NYATANYA.COM, Jakarta – Kementerian Kesehatan akan merevisi Peraturan Menteri Kesehatan (Permenkes) Nomor 51 tahun 2018 tentang urun biaya dan selisih bayar dalam program Jaminan Kesehatan Nasional (JKN).
Hal tersebut dipaparkan Menteri Kesehatan (Menkes), Budi Gunadi Sadikin, dalam rapat kerja (Raker) dengan Komisi IX DPR RI bersama BPJS Kesehatan dan DJSN di Jakarta, Selasa (25/1/2022).
“Langkah tersebut sebagai salah satu tindak lanjut arahan Komisi IX DPR pada pertemuan sebelumnya yang meminta Kemenkes melakukan peninjauan manfaat JKN berbasis kebutuhan dasar kesehatan (KDK), dan diselaraskan dengan rancangan peta jalan program jaminan sosial 2021-2024,” kata Menkes.

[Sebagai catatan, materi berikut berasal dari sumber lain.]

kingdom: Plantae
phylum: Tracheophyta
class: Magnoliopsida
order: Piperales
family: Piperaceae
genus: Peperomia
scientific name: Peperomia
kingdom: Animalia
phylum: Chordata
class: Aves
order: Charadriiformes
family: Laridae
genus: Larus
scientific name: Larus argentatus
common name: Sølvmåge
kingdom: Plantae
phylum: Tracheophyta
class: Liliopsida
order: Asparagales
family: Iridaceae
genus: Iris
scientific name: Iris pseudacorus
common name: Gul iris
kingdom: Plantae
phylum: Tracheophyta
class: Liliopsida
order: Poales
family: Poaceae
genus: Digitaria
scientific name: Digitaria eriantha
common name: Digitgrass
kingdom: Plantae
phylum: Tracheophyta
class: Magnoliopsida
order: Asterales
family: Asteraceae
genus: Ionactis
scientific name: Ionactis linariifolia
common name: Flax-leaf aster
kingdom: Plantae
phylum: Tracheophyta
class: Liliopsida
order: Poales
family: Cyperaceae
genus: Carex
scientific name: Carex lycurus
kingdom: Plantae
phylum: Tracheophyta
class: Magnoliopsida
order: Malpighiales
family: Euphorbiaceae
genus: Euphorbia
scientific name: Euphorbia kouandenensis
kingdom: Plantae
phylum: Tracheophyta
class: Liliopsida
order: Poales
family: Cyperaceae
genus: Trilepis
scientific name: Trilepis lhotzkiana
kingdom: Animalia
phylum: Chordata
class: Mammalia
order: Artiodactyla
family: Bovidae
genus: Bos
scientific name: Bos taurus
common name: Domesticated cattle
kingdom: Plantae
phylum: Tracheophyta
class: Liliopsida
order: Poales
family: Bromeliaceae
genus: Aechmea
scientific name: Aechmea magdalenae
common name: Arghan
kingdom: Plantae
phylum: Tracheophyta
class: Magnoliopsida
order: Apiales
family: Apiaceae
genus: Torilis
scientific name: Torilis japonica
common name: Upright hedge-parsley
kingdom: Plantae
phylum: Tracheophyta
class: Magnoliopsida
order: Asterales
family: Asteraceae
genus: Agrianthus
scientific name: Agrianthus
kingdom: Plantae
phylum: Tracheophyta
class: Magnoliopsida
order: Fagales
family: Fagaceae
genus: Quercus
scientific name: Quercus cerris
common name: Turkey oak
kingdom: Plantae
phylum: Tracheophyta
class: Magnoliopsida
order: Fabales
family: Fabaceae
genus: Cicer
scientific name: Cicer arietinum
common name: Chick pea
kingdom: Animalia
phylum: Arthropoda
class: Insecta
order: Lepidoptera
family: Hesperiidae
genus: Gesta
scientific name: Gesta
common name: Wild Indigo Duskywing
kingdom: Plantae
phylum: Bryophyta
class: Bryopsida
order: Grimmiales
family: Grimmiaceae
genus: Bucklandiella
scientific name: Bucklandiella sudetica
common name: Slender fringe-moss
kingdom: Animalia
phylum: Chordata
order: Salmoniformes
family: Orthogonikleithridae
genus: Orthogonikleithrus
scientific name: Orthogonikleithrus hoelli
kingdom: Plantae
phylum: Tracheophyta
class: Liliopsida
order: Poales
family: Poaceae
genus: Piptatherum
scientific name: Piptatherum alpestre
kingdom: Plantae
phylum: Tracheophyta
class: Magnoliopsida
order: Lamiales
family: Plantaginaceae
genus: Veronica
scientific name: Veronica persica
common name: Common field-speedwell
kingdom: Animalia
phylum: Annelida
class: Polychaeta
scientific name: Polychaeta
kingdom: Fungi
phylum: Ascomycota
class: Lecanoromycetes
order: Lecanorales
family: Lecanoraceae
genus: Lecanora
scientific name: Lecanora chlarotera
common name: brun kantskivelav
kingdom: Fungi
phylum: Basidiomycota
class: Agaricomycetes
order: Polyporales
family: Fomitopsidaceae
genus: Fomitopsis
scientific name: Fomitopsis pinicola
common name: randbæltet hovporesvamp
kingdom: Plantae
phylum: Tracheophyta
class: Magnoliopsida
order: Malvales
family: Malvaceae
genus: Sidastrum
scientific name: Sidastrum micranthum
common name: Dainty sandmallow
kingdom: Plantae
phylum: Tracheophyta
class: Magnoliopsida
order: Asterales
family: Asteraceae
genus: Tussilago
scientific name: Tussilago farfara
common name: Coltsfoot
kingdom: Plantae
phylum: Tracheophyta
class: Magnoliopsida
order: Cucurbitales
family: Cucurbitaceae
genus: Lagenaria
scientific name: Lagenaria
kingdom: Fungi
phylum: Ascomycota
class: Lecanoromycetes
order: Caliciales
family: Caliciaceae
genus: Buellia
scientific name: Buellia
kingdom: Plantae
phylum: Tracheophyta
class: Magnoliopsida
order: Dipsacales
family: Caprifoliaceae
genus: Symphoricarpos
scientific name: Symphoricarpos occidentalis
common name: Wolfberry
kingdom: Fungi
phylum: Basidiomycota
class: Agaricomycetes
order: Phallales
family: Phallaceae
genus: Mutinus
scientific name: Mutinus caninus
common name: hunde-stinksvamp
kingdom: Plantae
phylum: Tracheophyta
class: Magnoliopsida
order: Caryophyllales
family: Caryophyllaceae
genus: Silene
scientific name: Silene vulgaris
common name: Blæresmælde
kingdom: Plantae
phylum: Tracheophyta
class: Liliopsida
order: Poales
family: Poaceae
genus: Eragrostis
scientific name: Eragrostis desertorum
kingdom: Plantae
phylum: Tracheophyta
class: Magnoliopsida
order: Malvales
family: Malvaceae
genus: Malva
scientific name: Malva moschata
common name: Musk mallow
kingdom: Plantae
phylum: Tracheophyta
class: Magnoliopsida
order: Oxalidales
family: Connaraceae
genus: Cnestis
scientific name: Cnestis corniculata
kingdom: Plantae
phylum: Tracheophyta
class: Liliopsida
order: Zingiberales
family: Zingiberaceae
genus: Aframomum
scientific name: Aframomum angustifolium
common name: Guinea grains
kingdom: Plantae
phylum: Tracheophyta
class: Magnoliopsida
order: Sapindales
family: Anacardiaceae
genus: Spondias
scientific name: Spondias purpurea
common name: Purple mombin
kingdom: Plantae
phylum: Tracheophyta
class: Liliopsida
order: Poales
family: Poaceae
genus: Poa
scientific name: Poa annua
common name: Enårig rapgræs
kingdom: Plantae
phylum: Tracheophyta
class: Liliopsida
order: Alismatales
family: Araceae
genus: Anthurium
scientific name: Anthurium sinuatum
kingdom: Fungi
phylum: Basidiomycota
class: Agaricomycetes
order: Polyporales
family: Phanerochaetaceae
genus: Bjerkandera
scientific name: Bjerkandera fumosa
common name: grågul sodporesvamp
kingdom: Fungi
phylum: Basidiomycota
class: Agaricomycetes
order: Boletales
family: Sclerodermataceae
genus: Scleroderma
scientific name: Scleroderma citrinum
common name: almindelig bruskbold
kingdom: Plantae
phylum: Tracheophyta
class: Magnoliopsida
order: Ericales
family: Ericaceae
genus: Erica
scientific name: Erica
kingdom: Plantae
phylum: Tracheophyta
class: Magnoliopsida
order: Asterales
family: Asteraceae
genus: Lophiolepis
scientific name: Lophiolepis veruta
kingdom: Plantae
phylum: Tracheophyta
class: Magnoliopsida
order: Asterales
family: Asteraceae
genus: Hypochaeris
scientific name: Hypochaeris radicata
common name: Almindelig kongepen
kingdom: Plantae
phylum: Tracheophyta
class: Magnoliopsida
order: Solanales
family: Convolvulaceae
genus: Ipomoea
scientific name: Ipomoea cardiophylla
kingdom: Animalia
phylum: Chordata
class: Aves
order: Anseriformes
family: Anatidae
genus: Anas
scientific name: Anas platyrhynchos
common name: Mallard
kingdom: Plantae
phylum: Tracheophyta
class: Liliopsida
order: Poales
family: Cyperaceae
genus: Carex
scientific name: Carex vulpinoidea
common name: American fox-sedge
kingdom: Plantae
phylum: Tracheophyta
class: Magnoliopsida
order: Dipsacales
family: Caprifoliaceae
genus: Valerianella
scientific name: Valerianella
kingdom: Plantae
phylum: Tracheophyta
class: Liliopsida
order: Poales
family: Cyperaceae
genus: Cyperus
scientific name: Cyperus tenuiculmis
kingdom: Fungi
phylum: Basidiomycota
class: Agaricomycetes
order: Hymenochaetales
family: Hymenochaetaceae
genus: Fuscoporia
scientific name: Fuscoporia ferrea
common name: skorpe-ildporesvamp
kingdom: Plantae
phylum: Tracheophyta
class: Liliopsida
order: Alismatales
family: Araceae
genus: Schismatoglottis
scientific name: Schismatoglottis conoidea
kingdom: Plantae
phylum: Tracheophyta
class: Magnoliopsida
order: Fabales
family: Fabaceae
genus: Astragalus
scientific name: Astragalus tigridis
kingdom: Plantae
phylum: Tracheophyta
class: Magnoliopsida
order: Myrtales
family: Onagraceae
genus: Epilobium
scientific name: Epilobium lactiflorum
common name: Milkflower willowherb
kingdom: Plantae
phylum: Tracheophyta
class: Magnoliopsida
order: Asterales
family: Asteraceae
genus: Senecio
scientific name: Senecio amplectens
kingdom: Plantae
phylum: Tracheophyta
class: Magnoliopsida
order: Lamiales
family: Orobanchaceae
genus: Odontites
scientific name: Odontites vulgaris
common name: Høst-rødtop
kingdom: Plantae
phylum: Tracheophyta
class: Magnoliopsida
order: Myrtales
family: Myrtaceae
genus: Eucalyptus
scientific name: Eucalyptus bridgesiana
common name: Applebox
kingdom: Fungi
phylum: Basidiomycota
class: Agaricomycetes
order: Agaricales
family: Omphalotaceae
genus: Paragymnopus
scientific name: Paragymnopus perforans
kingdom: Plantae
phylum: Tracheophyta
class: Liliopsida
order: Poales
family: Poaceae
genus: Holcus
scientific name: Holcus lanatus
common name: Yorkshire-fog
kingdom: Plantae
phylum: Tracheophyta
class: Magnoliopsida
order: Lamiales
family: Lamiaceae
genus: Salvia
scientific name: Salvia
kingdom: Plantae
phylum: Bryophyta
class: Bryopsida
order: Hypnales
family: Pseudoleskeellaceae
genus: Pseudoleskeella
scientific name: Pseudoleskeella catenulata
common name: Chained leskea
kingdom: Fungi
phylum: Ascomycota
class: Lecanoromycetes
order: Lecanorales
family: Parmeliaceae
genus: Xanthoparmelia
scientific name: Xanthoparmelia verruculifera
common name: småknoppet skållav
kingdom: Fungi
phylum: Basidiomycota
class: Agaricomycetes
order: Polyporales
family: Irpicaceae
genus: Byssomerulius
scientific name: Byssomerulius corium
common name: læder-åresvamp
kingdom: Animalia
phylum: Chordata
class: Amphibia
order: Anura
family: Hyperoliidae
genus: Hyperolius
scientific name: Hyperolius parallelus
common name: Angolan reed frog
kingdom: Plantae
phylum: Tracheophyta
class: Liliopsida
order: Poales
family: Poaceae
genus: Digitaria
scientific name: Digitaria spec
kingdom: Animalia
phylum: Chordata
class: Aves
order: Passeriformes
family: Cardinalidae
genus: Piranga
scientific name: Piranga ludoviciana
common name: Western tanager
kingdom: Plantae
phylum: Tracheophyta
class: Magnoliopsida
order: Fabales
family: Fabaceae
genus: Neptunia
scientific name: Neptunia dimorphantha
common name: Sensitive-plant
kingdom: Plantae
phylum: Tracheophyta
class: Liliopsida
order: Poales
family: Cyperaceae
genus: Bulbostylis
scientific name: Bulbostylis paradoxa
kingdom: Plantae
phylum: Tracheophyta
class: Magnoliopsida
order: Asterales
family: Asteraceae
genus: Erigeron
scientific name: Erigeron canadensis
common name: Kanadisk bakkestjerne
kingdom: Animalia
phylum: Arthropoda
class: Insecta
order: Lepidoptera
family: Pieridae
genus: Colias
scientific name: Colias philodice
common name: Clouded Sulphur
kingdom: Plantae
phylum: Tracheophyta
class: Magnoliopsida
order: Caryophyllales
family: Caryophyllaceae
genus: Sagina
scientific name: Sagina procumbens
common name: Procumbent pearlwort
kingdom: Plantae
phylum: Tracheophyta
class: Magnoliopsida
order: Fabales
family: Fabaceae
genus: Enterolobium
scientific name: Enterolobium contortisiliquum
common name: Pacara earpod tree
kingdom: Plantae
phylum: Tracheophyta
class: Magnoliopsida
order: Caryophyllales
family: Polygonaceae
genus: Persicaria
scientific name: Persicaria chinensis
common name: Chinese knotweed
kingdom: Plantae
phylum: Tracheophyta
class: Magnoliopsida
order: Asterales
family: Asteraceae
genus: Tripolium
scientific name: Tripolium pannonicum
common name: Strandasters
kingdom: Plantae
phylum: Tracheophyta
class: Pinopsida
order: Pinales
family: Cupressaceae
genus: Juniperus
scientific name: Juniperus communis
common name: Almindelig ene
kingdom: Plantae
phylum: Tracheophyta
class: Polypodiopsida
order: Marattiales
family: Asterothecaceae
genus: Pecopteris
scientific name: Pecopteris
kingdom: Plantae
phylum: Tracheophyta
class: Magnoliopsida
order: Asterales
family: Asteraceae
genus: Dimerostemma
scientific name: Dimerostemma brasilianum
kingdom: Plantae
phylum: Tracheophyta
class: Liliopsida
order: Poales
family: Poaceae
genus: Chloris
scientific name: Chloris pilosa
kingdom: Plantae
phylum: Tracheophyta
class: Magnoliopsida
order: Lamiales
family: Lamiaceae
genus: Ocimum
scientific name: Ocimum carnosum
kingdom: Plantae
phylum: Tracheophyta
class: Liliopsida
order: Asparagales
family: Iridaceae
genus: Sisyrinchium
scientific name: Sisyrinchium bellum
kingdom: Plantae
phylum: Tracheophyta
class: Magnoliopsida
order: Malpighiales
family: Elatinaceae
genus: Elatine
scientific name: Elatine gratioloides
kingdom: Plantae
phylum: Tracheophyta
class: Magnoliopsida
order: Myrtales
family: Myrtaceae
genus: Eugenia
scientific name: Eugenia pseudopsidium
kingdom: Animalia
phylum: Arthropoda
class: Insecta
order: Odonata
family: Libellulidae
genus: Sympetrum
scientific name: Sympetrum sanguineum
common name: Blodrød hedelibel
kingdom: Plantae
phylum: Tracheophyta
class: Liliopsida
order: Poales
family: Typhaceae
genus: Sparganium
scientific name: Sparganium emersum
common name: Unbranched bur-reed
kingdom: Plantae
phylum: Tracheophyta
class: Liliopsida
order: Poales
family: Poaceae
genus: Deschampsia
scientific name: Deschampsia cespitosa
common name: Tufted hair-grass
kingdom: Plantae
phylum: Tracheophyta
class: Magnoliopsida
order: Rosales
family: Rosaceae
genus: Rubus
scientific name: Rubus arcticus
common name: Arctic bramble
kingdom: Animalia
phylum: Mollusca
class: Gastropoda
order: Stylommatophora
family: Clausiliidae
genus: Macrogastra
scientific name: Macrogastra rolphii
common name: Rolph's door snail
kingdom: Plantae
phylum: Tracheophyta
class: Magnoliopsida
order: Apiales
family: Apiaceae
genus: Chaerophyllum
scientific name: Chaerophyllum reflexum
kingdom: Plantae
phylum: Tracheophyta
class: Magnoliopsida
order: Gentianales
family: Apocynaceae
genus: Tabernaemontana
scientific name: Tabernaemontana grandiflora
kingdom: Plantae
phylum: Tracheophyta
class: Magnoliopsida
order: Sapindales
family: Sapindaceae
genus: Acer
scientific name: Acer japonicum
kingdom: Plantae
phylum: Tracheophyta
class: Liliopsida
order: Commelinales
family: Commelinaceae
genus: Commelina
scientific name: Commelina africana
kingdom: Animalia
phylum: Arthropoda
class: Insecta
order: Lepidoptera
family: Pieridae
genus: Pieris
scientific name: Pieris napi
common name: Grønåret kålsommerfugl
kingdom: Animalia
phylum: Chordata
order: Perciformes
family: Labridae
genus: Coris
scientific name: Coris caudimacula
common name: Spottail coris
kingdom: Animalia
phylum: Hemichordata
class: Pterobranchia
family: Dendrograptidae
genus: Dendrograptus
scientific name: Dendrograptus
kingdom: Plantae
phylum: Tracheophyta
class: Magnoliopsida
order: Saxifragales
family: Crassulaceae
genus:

Menkes Budi menjelaskan, nantinya akan diatur terkait urun selisih biaya antara BPJS Kesehatan dengan asuransi swasta atau asuransi kesehatan tambahan (AKT) yang dimiliki peserta.
“Bagi peserta yang memiliki AKT ada pengaturan baru, yakni dibuka ruang negosiasi antara AKT dan provider untuk pelaksanaan urun biayanya, misalnya jika peserta ingin kenyamanan rawat inap naik ke VIP,” imbuh Menkes Budi.
Lebih lanjut Menkes mencontohkan, misalnya peserta BPJS Kesehatan mendapat operasi usus buntu ringan dengan biaya Rp7.299.500, jika ingin naik ke kelas rawat VIP dan negoisasi selisih biaya disepakati 100 persen dengan total tagihan Rp14.599.000, maka yang akan dibayar BPJS Kesehatan RP7.299.500 dan dibayar AKT RP7.299.500
“Mekanisme kombinasi dari benefit ini yang akan kita buat aturannya, sehingga bisa mengefisienkan biaya yang akan dikeluarkan peserta,” lanjut Menkes.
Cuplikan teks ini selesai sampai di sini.